Doch ehe er etwa aufs Motorrad steigt, steht dem gelernten Programmierer viel Kopfarbeit bevor. Zuerst folgt er mit dem Finger einer Skizze des Kurses. "Das ergibt ein grobes, gedankliches Bild", erklärt Mackel. Dann fährt er hinter einem erfahrenen und vor allem sehenden Fahrer her und orientiert sich allein an den Geräuschen der voranfahrenden Maschine. Später prägt er sich die Schallinformationen der Strecke links, dann rechts ein. "Am Ende fahre ich mit einer Kamera. Das wird dann ausgewertet." Letztlich dauert es rund zehn Tage, eine neue Strecke kennenzulernen. "Das ist für den Kopf enorm anstrengend, weil man sich wie in einem Film alles Stück für Stück merken muss." Wenn ein Reifenstapel über Nacht umgesetzt wird, merkt er das sofort.

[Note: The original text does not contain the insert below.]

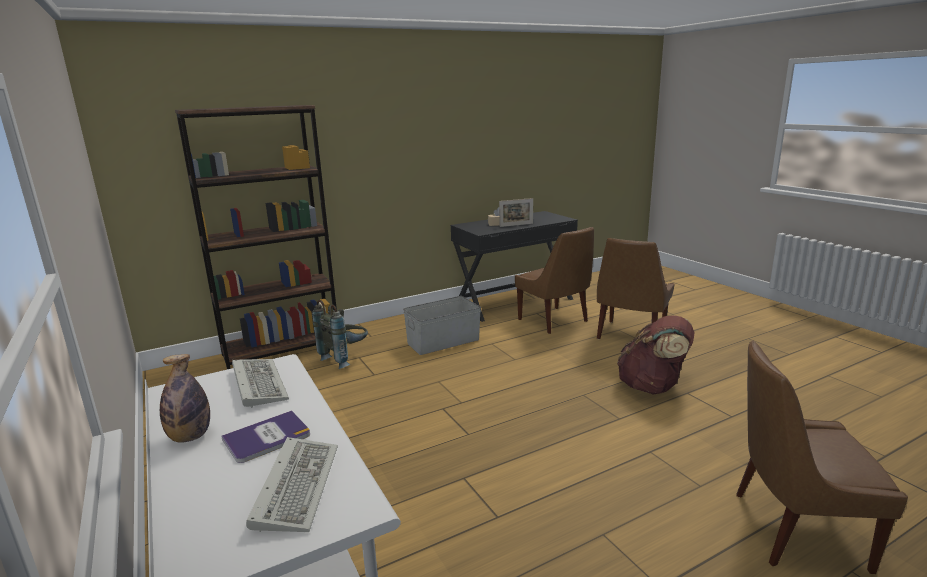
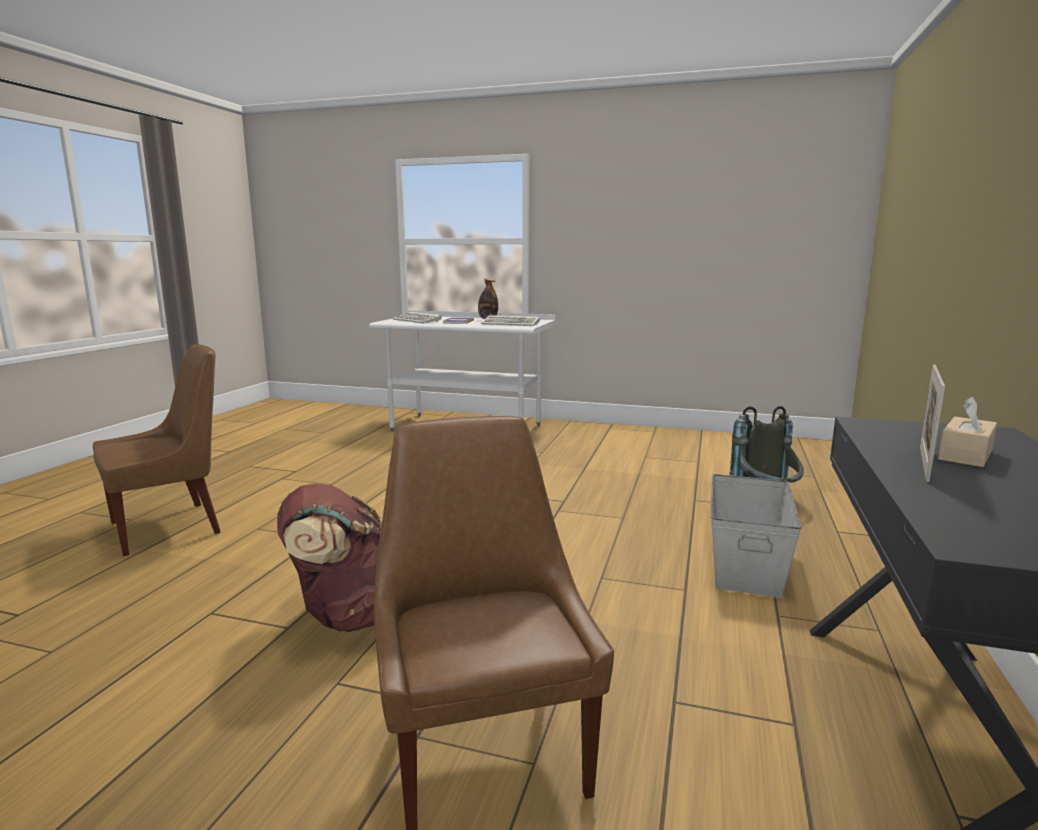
camera: 135 degrees right, 5 degrees down
brown bookcase [175,105,337,369] -> none
brown chair [515,227,594,334] -> none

Viele Strecken kennt Mackel mittlerweile so gut wie daheim den Weg ins Schlafzimmer. Auf dem Hockenheimring war er auch schon als Renntaxifahrer unterwegs. Wenn er Auto fährt, lässt er immer einen Spalt das Fenster auf, damit er die Strecke hören kann. Damit das besser klappt, trägt er einen extra angefertigten Spezialhelm.

Die Leidenschaft "für alles, was brummt" hat Mackel früh gepackt. Als Fünfjähriger habe er sich das Mofa der Mutter für eine Spritztour geborgt. Als er im Blinden-Internat in Friedberg war, schnappte er sich auch schon mal den Autoschlüssel einer Erzieherin. "Bin zur Disco gefahren. Die Frau hat sich darüber gewundert, warum der Spritverbrauch so hoch ist, und warum es im Auto nach Zigaretten roch", erzählt er schmunzelnd.

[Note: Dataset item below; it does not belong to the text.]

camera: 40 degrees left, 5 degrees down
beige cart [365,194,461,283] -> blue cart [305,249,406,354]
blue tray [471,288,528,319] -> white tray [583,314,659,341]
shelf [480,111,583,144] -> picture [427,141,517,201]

Auf die Spitze trieb es der Draufgänger, als er als junger Mann in den 1980er Jahren regelmäßig von Friedberg nach Heidelberg zur Ausbildung fuhr. Alleine mit dem Moped. Immer die Bundesstraße 3 entlang. "Viele tausend Kilometer bin ich gefahren, ohne dass es einer gemerkt hat." Nur einmal habe er sich verfahren: "Da bin ich falsch abgebogen und war plötzlich auf der Autobahn. Ist aber alles gut gegangen." Einen Autounfall habe er nur einmal gebaut. Der Crash bei einem Rennen endete aber glimpflich in einem Reifenstapel.

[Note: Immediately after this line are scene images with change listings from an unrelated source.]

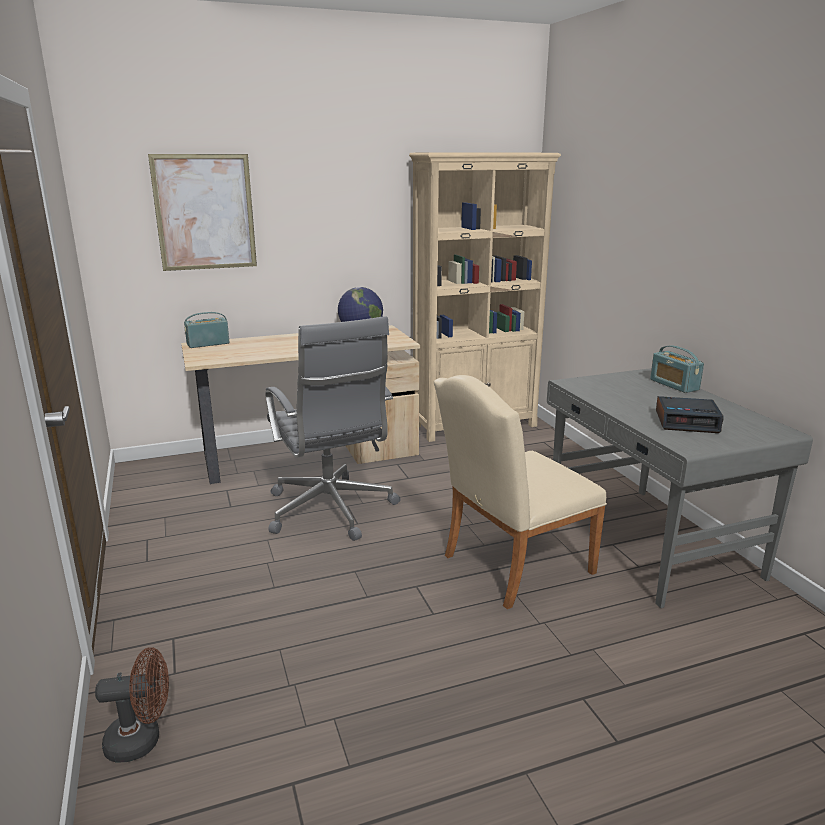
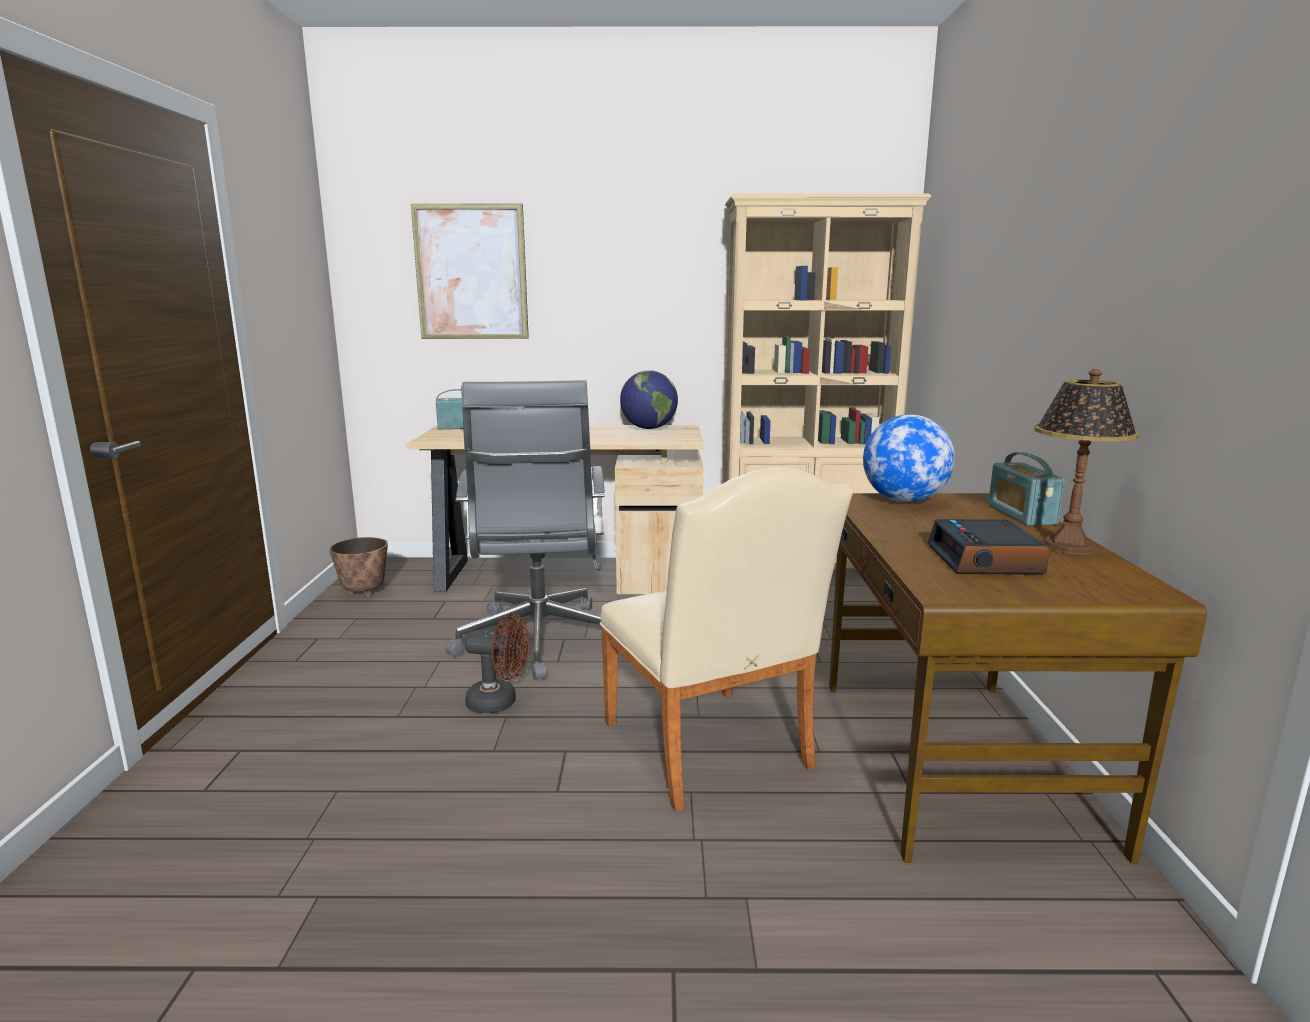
camera: 20 degrees right, 5 degrees down
brown fan [95,647,169,763] -> brown fan moved to [465,613,529,713]
beige chair [434,375,607,609] -> beige chair turned 105 degrees counterclockwise [599,467,853,812]
grey desk [547,368,813,608] -> brown desk [829,493,1207,864]
alarm clock [656,396,724,433] -> alarm clock turned 60 degrees clockwise [928,519,1050,575]
none -> planter [329,537,388,597]
none -> globe [863,414,955,503]
none -> table lamp [1034,369,1140,555]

Probleme mit der Polizei habe er auch nur einmal gehabt. "Da hat mich einer angezeigt." Kawasaki sagt lapidar zu Mackels Verfehlungen im öffentlichen Straßenverkehr: "Das sind Jugendsünden." Mackel betont, dass er nun anständig geworden sei. Er fahre nur mal mit seinem Quad - einer vierrädrigen Geländemaschine - über Feldwege in der Nähe seines Einfamilienhauses. "Die Strecke kenne ich halt."

Ralf Mackel - ein Phänomen? Nicht alle bewundern ihn ob seiner Fähigkeiten. "Ich wurde auch schon von anderen Blinden beschimpft: Ich sei ein Angeber oder Betrüger." Dass er kein Trickser ist, musste er beweisen, ehe er bei Günther Jauch seine Geschichte im TV-Studio erzählen durfte. "Die haben mich erst zum Augenarzt geschleppt, um das überprüfen zu lassen." Es stimmte. Mackel hat nur eine Sehfähigkeit von etwa 0,5 Prozent. Wie es sich damit lebt und fährt, hat er in einem Buch über sich aufschreiben lassen. "Einen Verlag habe ich aber noch nicht gefunden." Aber auch dieses Ziel wird der durchsetzungsfähige, blinde Rennfahrer bestimmt auch noch erreichen.